-------- INPUT FOR THIS TASK

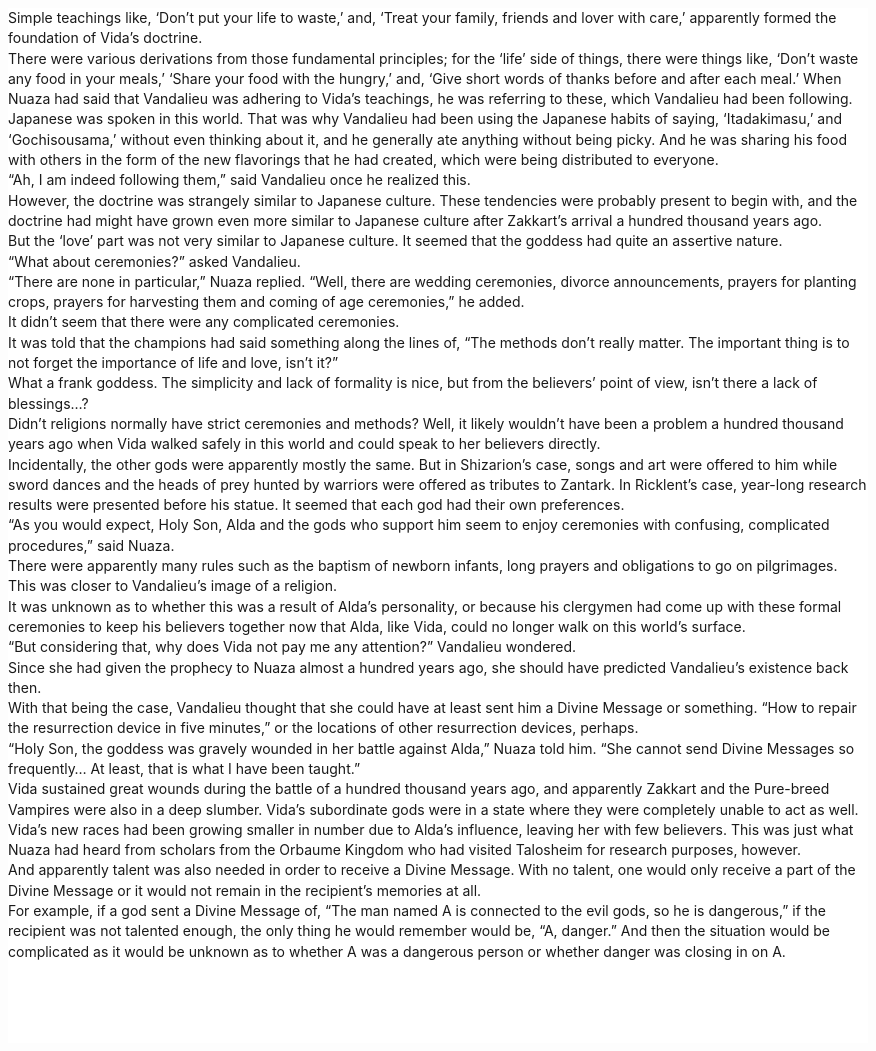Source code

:Simple teachings like, ‘Don’t put your life to waste,’ and, ‘Treat your family, friends and lover with care,’ apparently formed the foundation of Vida’s doctrine.<br/>
There were various derivations from those fundamental principles; for the ‘life’ side of things, there were things like, ‘Don’t waste any food in your meals,’ ‘Share your food with the hungry,’ and, ‘Give short words of thanks before and after each meal.’ When Nuaza had said that Vandalieu was adhering to Vida’s teachings, he was referring to these, which Vandalieu had been following.<br/>
Japanese was spoken in this world. That was why Vandalieu had been using the Japanese habits of saying, ‘Itadakimasu,’ and ‘Gochisousama,’ without even thinking about it, and he generally ate anything without being picky. And he was sharing his food with others in the form of the new flavorings that he had created, which were being distributed to everyone.<br/>
“Ah, I am indeed following them,” said Vandalieu once he realized this.<br/>
However, the doctrine was strangely similar to Japanese culture. These tendencies were probably present to begin with, and the doctrine had might have grown even more similar to Japanese culture after Zakkart’s arrival a hundred thousand years ago.<br/>
But the ‘love’ part was not very similar to Japanese culture. It seemed that the goddess had quite an assertive nature.<br/>
“What about ceremonies?” asked Vandalieu.<br/>
“There are none in particular,” Nuaza replied. “Well, there are wedding ceremonies, divorce announcements, prayers for planting crops, prayers for harvesting them and coming of age ceremonies,” he added.<br/>
It didn’t seem that there were any complicated ceremonies.<br/>
It was told that the champions had said something along the lines of, “The methods don’t really matter. The important thing is to not forget the importance of life and love, isn’t it?”<br/>
What a frank goddess. The simplicity and lack of formality is nice, but from the believers’ point of view, isn’t there a lack of blessings…?<br/>
Didn’t religions normally have strict ceremonies and methods? Well, it likely wouldn’t have been a problem a hundred thousand years ago when Vida walked safely in this world and could speak to her believers directly.<br/>
Incidentally, the other gods were apparently mostly the same. But in Shizarion’s case, songs and art were offered to him while sword dances and the heads of prey hunted by warriors were offered as tributes to Zantark. In Ricklent’s case, year-long research results were presented before his statue. It seemed that each god had their own preferences.<br/>
“As you would expect, Holy Son, Alda and the gods who support him seem to enjoy ceremonies with confusing, complicated procedures,” said Nuaza.<br/>
There were apparently many rules such as the baptism of newborn infants, long prayers and obligations to go on pilgrimages. This was closer to Vandalieu’s image of a religion.<br/>
It was unknown as to whether this was a result of Alda’s personality, or because his clergymen had come up with these formal ceremonies to keep his believers together now that Alda, like Vida, could no longer walk on this world’s surface.<br/>
“But considering that, why does Vida not pay me any attention?” Vandalieu wondered.<br/>
Since she had given the prophecy to Nuaza almost a hundred years ago, she should have predicted Vandalieu’s existence back then.<br/>
With that being the case, Vandalieu thought that she could have at least sent him a Divine Message or something. “How to repair the resurrection device in five minutes,” or the locations of other resurrection devices, perhaps.<br/>
“Holy Son, the goddess was gravely wounded in her battle against Alda,” Nuaza told him. “She cannot send Divine Messages so frequently… At least, that is what I have been taught.”<br/>
Vida sustained great wounds during the battle of a hundred thousand years ago, and apparently Zakkart and the Pure-breed Vampires were also in a deep slumber. Vida’s subordinate gods were in a state where they were completely unable to act as well.<br/>
Vida’s new races had been growing smaller in number due to Alda’s influence, leaving her with few believers. This was just what Nuaza had heard from scholars from the Orbaume Kingdom who had visited Talosheim for research purposes, however.<br/>
And apparently talent was also needed in order to receive a Divine Message. With no talent, one would only receive a part of the Divine Message or it would not remain in the recipient’s memories at all.<br/>
For example, if a god sent a Divine Message of, “The man named A is connected to the evil gods, so he is dangerous,” if the recipient was not talented enough, the only thing he would remember would be, “A, danger.” And then the situation would be complicated as it would be unknown as to whether A was a dangerous person or whether danger was closing in on A.<br/>
<br/>
<br/>
<br/>
<br/>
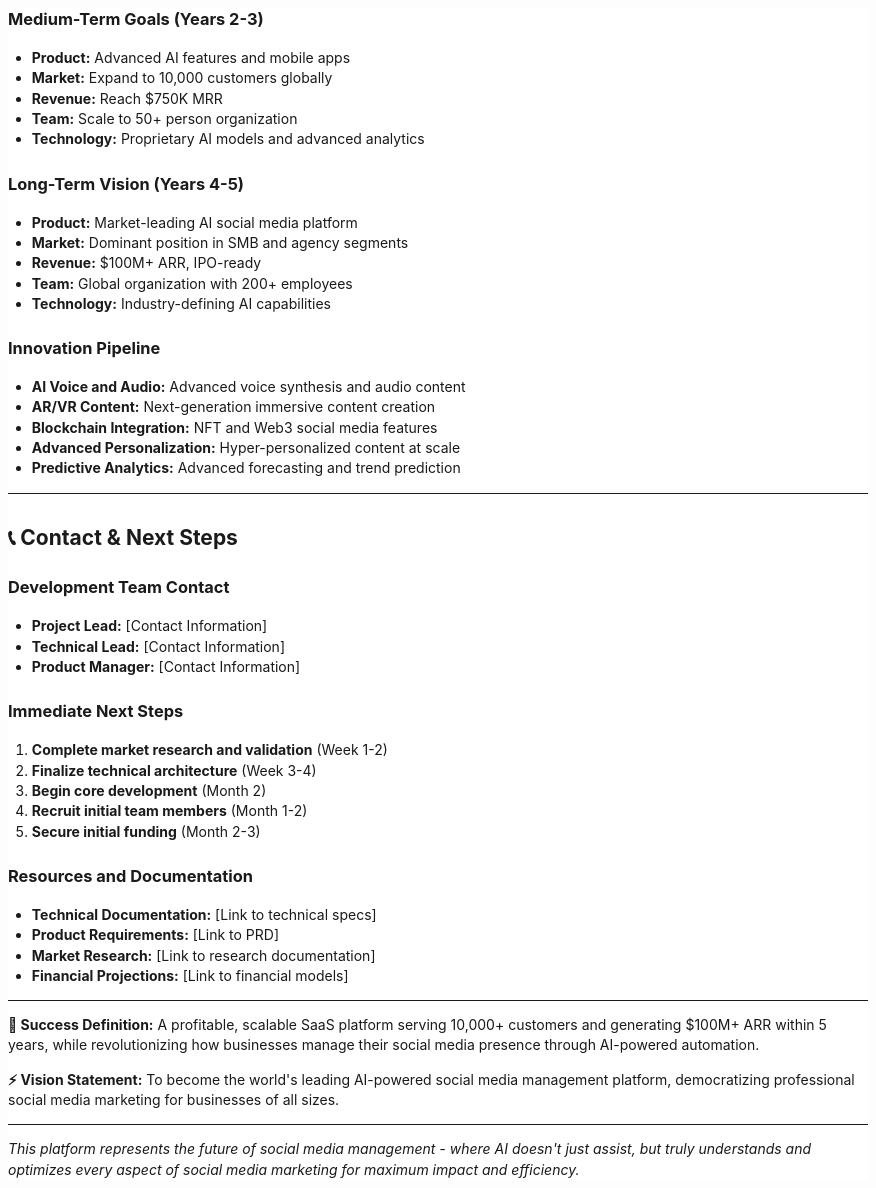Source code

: ### Medium-Term Goals (Years 2-3)
- **Product:** Advanced AI features and mobile apps
- **Market:** Expand to 10,000 customers globally
- **Revenue:** Reach $750K MRR
- **Team:** Scale to 50+ person organization
- **Technology:** Proprietary AI models and advanced analytics

### Long-Term Vision (Years 4-5)
- **Product:** Market-leading AI social media platform
- **Market:** Dominant position in SMB and agency segments
- **Revenue:** $100M+ ARR, IPO-ready
- **Team:** Global organization with 200+ employees
- **Technology:** Industry-defining AI capabilities

### Innovation Pipeline
- **AI Voice and Audio:** Advanced voice synthesis and audio content
- **AR/VR Content:** Next-generation immersive content creation
- **Blockchain Integration:** NFT and Web3 social media features
- **Advanced Personalization:** Hyper-personalized content at scale
- **Predictive Analytics:** Advanced forecasting and trend prediction

---

## 📞 Contact & Next Steps

### Development Team Contact
- **Project Lead:** [Contact Information]
- **Technical Lead:** [Contact Information]
- **Product Manager:** [Contact Information]

### Immediate Next Steps
1. **Complete market research and validation** (Week 1-2)
2. **Finalize technical architecture** (Week 3-4)
3. **Begin core development** (Month 2)
4. **Recruit initial team members** (Month 1-2)
5. **Secure initial funding** (Month 2-3)

### Resources and Documentation
- **Technical Documentation:** [Link to technical specs]
- **Product Requirements:** [Link to PRD]
- **Market Research:** [Link to research documentation]
- **Financial Projections:** [Link to financial models]

---

**🎯 Success Definition:** A profitable, scalable SaaS platform serving 10,000+ customers and generating $100M+ ARR within 5 years, while revolutionizing how businesses manage their social media presence through AI-powered automation.

**⚡ Vision Statement:** To become the world's leading AI-powered social media management platform, democratizing professional social media marketing for businesses of all sizes.

---

*This platform represents the future of social media management - where AI doesn't just assist, but truly understands and optimizes every aspect of social media marketing for maximum impact and efficiency.*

----------------

YOUR TASK ▸
Transcribe each record exactly as it appears, but omit every picture.

RESPONSE TO THIS TASK ▸
Source code

:Simple teachings like, ‘Don’t put your life to waste,’ and, ‘Treat your family, friends and lover with care,’ apparently formed the foundation of Vida’s doctrine.<br/>
There were various derivations from those fundamental principles; for the ‘life’ side of things, there were things like, ‘Don’t waste any food in your meals,’ ‘Share your food with the hungry,’ and, ‘Give short words of thanks before and after each meal.’ When Nuaza had said that Vandalieu was adhering to Vida’s teachings, he was referring to these, which Vandalieu had been following.<br/>
Japanese was spoken in this world. That was why Vandalieu had been using the Japanese habits of saying, ‘Itadakimasu,’ and ‘Gochisousama,’ without even thinking about it, and he generally ate anything without being picky. And he was sharing his food with others in the form of the new flavorings that he had created, which were being distributed to everyone.<br/>
“Ah, I am indeed following them,” said Vandalieu once he realized this.<br/>
However, the doctrine was strangely similar to Japanese culture. These tendencies were probably present to begin with, and the doctrine had might have grown even more similar to Japanese culture after Zakkart’s arrival a hundred thousand years ago.<br/>
But the ‘love’ part was not very similar to Japanese culture. It seemed that the goddess had quite an assertive nature.<br/>
“What about ceremonies?” asked Vandalieu.<br/>
“There are none in particular,” Nuaza replied. “Well, there are wedding ceremonies, divorce announcements, prayers for planting crops, prayers for harvesting them and coming of age ceremonies,” he added.<br/>
It didn’t seem that there were any complicated ceremonies.<br/>
It was told that the champions had said something along the lines of, “The methods don’t really matter. The important thing is to not forget the importance of life and love, isn’t it?”<br/>
What a frank goddess. The simplicity and lack of formality is nice, but from the believers’ point of view, isn’t there a lack of blessings…?<br/>
Didn’t religions normally have strict ceremonies and methods? Well, it likely wouldn’t have been a problem a hundred thousand years ago when Vida walked safely in this world and could speak to her believers directly.<br/>
Incidentally, the other gods were apparently mostly the same. But in Shizarion’s case, songs and art were offered to him while sword dances and the heads of prey hunted by warriors were offered as tributes to Zantark. In Ricklent’s case, year-long research results were presented before his statue. It seemed that each god had their own preferences.<br/>
“As you would expect, Holy Son, Alda and the gods who support him seem to enjoy ceremonies with confusing, complicated procedures,” said Nuaza.<br/>
There were apparently many rules such as the baptism of newborn infants, long prayers and obligations to go on pilgrimages. This was closer to Vandalieu’s image of a religion.<br/>
It was unknown as to whether this was a result of Alda’s personality, or because his clergymen had come up with these formal ceremonies to keep his believers together now that Alda, like Vida, could no longer walk on this world’s surface.<br/>
“But considering that, why does Vida not pay me any attention?” Vandalieu wondered.<br/>
Since she had given the prophecy to Nuaza almost a hundred years ago, she should have predicted Vandalieu’s existence back then.<br/>
With that being the case, Vandalieu thought that she could have at least sent him a Divine Message or something. “How to repair the resurrection device in five minutes,” or the locations of other resurrection devices, perhaps.<br/>
“Holy Son, the goddess was gravely wounded in her battle against Alda,” Nuaza told him. “She cannot send Divine Messages so frequently… At least, that is what I have been taught.”<br/>
Vida sustained great wounds during the battle of a hundred thousand years ago, and apparently Zakkart and the Pure-breed Vampires were also in a deep slumber. Vida’s subordinate gods were in a state where they were completely unable to act as well.<br/>
Vida’s new races had been growing smaller in number due to Alda’s influence, leaving her with few believers. This was just what Nuaza had heard from scholars from the Orbaume Kingdom who had visited Talosheim for research purposes, however.<br/>
And apparently talent was also needed in order to receive a Divine Message. With no talent, one would only receive a part of the Divine Message or it would not remain in the recipient’s memories at all.<br/>
For example, if a god sent a Divine Message of, “The man named A is connected to the evil gods, so he is dangerous,” if the recipient was not talented enough, the only thing he would remember would be, “A, danger.” And then the situation would be complicated as it would be unknown as to whether A was a dangerous person or whether danger was closing in on A.<br/>
<br/>
<br/>
<br/>
<br/>
Source code

: ### Medium-Term Goals (Years 2-3)
- **Product:** Advanced AI features and mobile apps
- **Market:** Expand to 10,000 customers globally
- **Revenue:** Reach $750K MRR
- **Team:** Scale to 50+ person organization
- **Technology:** Proprietary AI models and advanced analytics

### Long-Term Vision (Years 4-5)
- **Product:** Market-leading AI social media platform
- **Market:** Dominant position in SMB and agency segments
- **Revenue:** $100M+ ARR, IPO-ready
- **Team:** Global organization with 200+ employees
- **Technology:** Industry-defining AI capabilities

### Innovation Pipeline
- **AI Voice and Audio:** Advanced voice synthesis and audio content
- **AR/VR Content:** Next-generation immersive content creation
- **Blockchain Integration:** NFT and Web3 social media features
- **Advanced Personalization:** Hyper-personalized content at scale
- **Predictive Analytics:** Advanced forecasting and trend prediction

---

## 📞 Contact & Next Steps

### Development Team Contact
- **Project Lead:** [Contact Information]
- **Technical Lead:** [Contact Information]
- **Product Manager:** [Contact Information]

### Immediate Next Steps
1. **Complete market research and validation** (Week 1-2)
2. **Finalize technical architecture** (Week 3-4)
3. **Begin core development** (Month 2)
4. **Recruit initial team members** (Month 1-2)
5. **Secure initial funding** (Month 2-3)

### Resources and Documentation
- **Technical Documentation:** [Link to technical specs]
- **Product Requirements:** [Link to PRD]
- **Market Research:** [Link to research documentation]
- **Financial Projections:** [Link to financial models]

---

**🎯 Success Definition:** A profitable, scalable SaaS platform serving 10,000+ customers and generating $100M+ ARR within 5 years, while revolutionizing how businesses manage their social media presence through AI-powered automation.

**⚡ Vision Statement:** To become the world's leading AI-powered social media management platform, democratizing professional social media marketing for businesses of all sizes.

---

*This platform represents the future of social media management - where AI doesn't just assist, but truly understands and optimizes every aspect of social media marketing for maximum impact and efficiency.*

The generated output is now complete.